Hoje atendi um homem jovem. Só mesmo uma doença muito grave e aguda para deixá-lo naquele estado. Completamente fraco, com fortes dores em todo o corpo, era pálido como o mais alvo papel. Toda a força e juventude não o livraram de seu destino. Seu sangue era doente, mas por quê?
- É preciso fazer uma ponta de dedo.
Gosto dessa expressão. Sempre me vem na cabeça a imagem de uma bailarina magra e delicada, equilibrando-se na ponta dos pés em suas sapatilhas mágicas. Esse exame ajudará a descobrir o que há de errado. Incrível seu significado, pois é pela ponta dos dedos que se recebe a energia. E é através dela que nós, médicos, podemos palpar uma ponta de baço ou o rebordo do fígado.

• • •

● QUESTÕES DE ESTUDO:
1 – No texto, a palidez do homem jovem é comparada a quê?
2 – Transcreva do texto o trecho entre "Hoje atendi um" e "mas por quê?", incluindo ambos.

● DADOS APRESENTADOS:
• • •

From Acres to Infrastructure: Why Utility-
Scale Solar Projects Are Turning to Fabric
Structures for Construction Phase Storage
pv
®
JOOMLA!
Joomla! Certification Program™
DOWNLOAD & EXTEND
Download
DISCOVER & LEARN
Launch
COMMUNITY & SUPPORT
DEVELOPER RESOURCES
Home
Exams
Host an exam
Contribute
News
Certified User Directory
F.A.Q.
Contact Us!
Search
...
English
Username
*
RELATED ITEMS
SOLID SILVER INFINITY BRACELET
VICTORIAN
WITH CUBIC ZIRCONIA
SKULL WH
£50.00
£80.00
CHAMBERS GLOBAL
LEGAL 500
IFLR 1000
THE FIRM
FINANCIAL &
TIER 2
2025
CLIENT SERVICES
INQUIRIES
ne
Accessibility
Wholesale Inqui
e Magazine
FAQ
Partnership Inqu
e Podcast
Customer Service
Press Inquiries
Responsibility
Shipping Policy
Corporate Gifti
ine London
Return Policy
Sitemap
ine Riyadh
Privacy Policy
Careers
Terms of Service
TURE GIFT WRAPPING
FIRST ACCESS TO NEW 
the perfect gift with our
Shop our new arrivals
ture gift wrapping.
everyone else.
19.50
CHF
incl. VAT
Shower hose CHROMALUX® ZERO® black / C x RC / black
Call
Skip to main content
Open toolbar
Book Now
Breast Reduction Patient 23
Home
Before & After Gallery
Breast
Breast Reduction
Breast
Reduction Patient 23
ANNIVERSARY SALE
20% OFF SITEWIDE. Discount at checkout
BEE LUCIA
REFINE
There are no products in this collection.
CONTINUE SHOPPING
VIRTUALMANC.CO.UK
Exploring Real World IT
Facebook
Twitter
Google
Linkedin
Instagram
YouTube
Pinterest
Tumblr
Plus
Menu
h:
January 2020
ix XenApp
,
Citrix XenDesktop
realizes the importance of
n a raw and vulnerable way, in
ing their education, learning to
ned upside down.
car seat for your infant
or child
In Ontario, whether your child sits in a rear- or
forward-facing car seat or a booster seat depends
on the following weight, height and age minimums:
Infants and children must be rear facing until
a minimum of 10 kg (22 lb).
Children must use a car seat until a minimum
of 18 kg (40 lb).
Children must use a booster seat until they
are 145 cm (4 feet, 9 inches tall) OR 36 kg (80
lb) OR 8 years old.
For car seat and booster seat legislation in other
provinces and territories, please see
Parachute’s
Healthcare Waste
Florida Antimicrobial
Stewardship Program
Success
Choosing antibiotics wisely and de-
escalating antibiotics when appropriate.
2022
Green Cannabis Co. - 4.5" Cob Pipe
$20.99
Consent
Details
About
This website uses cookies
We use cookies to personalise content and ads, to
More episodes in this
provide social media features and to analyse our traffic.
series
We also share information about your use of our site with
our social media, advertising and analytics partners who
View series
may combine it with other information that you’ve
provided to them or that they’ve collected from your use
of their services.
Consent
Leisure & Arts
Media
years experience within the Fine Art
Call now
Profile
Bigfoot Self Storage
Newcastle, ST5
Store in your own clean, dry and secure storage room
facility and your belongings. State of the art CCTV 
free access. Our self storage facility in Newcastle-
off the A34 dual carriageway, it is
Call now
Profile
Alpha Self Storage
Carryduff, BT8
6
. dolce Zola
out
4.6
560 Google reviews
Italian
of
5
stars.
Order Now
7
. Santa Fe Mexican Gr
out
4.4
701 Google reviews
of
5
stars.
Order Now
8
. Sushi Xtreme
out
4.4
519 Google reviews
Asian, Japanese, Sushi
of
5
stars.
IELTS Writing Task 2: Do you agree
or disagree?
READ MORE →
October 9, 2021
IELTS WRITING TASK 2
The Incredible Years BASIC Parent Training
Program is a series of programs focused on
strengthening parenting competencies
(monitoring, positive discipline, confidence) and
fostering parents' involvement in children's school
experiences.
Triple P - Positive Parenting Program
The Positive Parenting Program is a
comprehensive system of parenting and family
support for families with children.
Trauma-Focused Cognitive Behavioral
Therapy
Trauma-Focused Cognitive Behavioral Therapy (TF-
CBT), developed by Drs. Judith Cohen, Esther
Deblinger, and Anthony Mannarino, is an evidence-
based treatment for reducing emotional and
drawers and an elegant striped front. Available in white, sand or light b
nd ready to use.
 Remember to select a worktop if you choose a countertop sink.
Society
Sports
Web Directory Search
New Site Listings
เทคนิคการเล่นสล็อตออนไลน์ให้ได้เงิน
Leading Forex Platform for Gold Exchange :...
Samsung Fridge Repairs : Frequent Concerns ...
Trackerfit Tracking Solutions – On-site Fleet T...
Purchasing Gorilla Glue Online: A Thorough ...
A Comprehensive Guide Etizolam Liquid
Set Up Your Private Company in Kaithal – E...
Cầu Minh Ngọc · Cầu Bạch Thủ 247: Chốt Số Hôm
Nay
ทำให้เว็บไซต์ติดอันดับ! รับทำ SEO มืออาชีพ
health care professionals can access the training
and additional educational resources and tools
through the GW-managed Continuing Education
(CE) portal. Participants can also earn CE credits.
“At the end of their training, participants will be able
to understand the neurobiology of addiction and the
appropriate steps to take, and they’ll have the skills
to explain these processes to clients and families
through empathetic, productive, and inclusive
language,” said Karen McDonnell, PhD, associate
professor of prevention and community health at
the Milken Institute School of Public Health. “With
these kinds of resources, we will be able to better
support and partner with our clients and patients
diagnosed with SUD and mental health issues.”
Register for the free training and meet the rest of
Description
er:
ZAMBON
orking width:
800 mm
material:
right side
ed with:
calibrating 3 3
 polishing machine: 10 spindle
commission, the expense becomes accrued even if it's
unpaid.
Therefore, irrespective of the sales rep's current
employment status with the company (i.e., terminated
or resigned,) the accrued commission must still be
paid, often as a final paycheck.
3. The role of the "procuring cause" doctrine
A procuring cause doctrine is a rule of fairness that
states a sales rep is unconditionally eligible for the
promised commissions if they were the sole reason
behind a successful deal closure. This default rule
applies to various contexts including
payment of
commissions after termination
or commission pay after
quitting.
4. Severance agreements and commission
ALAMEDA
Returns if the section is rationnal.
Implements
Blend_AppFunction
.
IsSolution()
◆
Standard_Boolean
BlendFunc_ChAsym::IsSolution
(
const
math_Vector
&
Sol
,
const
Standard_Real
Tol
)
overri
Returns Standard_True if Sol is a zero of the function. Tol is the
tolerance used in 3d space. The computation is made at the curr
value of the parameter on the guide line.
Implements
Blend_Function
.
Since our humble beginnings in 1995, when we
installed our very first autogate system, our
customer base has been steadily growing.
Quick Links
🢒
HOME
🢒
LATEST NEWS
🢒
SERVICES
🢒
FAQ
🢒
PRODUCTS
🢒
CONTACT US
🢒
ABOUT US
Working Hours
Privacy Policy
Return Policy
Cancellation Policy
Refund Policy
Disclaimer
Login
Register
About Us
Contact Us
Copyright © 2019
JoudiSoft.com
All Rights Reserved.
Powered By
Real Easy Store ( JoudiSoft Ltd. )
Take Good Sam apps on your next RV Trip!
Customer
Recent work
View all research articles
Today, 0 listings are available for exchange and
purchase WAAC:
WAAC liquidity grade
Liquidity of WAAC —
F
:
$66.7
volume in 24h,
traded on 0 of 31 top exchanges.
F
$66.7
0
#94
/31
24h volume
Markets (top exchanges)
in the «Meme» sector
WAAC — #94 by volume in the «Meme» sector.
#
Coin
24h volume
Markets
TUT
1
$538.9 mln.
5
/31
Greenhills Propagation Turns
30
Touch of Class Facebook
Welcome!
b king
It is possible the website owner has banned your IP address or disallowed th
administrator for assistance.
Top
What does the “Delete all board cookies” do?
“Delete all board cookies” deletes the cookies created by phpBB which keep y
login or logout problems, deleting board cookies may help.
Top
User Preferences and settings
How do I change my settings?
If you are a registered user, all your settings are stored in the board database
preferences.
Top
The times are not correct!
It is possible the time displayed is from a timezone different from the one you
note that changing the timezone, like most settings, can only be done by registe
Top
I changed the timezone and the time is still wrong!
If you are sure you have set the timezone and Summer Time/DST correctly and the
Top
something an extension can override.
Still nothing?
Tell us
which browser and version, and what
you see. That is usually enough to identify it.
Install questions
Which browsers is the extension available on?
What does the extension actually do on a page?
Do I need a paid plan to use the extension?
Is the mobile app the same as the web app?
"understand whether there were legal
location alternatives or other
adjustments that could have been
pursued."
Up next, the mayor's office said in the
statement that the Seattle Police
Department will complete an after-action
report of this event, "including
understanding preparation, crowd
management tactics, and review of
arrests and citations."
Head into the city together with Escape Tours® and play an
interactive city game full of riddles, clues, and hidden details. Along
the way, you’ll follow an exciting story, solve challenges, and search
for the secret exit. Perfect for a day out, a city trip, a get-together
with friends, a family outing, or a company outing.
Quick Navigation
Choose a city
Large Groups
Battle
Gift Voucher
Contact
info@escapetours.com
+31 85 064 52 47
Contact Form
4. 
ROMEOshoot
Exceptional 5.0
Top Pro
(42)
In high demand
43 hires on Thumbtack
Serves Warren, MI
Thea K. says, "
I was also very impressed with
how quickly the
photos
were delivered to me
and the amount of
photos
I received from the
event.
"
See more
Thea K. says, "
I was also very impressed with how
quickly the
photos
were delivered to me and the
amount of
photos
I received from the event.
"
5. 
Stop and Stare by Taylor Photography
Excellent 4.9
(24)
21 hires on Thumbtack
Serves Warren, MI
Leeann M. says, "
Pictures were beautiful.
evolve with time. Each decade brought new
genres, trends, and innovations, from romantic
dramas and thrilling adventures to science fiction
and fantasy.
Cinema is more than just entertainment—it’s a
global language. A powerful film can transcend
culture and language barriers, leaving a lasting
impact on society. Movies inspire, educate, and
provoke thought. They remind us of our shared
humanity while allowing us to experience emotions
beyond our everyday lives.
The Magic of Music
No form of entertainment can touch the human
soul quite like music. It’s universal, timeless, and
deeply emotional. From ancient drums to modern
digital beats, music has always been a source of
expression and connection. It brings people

• • •

● LISTA DE SOLUÇÕES:
1 – Ao mais alvo papel.

2 –
Hoje atendi um homem jovem. Só mesmo uma doença muito grave e aguda para deixá-lo naquele estado. Completamente fraco, com fortes dores em todo o corpo, era pálido como o mais alvo papel. Toda a força e juventude não o livraram de seu destino. Seu sangue era doente, mas por quê?